§ **The data**:
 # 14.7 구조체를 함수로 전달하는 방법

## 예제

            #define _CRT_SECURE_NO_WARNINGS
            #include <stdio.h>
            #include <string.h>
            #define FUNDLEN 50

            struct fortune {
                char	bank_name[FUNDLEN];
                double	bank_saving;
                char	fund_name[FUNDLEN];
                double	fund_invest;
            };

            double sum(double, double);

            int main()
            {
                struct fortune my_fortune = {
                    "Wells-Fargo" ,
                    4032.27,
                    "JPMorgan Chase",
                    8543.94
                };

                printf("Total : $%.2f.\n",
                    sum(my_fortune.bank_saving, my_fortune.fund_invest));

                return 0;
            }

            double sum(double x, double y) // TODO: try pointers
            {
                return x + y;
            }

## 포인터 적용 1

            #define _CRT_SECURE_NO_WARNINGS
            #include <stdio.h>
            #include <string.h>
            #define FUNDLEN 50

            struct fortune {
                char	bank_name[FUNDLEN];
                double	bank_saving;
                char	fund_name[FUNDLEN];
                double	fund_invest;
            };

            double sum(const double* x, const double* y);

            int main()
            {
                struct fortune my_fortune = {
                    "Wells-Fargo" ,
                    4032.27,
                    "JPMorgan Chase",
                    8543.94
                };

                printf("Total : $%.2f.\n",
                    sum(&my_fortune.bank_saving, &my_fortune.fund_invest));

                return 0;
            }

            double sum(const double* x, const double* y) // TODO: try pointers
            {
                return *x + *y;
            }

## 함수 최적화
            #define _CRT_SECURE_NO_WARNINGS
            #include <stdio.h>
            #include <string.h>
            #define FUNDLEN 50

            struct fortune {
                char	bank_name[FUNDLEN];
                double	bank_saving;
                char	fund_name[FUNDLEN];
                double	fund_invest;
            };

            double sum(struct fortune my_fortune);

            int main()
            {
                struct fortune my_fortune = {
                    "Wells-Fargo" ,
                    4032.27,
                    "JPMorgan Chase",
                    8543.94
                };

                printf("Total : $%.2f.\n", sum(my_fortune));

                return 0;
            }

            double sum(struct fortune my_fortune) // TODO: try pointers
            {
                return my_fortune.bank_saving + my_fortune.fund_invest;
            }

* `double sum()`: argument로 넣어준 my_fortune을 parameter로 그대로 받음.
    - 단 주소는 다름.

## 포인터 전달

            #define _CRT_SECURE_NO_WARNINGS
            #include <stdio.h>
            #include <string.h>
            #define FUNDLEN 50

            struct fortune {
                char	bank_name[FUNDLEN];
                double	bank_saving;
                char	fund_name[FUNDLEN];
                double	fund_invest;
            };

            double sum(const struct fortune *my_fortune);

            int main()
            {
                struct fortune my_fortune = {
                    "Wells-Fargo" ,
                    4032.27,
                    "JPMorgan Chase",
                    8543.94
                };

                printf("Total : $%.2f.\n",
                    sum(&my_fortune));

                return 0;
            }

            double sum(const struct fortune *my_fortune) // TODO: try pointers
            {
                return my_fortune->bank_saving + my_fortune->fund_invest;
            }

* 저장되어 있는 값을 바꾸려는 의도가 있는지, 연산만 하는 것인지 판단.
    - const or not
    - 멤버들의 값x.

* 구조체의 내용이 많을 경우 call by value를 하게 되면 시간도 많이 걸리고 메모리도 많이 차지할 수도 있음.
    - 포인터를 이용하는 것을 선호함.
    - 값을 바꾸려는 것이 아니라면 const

--

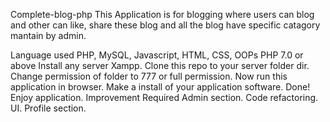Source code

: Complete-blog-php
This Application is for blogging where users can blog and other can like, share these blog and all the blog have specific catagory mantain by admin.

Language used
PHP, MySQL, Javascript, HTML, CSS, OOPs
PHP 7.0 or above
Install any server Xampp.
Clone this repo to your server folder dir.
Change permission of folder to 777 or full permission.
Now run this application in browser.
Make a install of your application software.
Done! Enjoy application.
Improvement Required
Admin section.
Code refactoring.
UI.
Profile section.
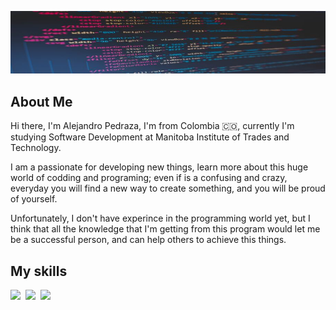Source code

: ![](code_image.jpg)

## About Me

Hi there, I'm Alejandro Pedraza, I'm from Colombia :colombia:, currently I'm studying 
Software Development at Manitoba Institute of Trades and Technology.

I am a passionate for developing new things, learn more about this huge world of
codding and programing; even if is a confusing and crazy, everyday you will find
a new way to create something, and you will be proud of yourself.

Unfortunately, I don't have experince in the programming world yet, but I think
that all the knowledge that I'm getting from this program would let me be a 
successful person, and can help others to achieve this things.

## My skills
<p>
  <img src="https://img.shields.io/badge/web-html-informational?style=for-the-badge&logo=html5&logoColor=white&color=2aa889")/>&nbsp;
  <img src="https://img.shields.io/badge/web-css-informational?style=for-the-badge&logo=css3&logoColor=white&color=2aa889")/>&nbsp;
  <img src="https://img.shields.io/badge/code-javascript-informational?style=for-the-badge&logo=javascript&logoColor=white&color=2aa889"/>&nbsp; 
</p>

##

§ **Task requirements**:
Work out the count of lines in the data above containing the string "https". Give it alone.

§ **Expected answer**:
3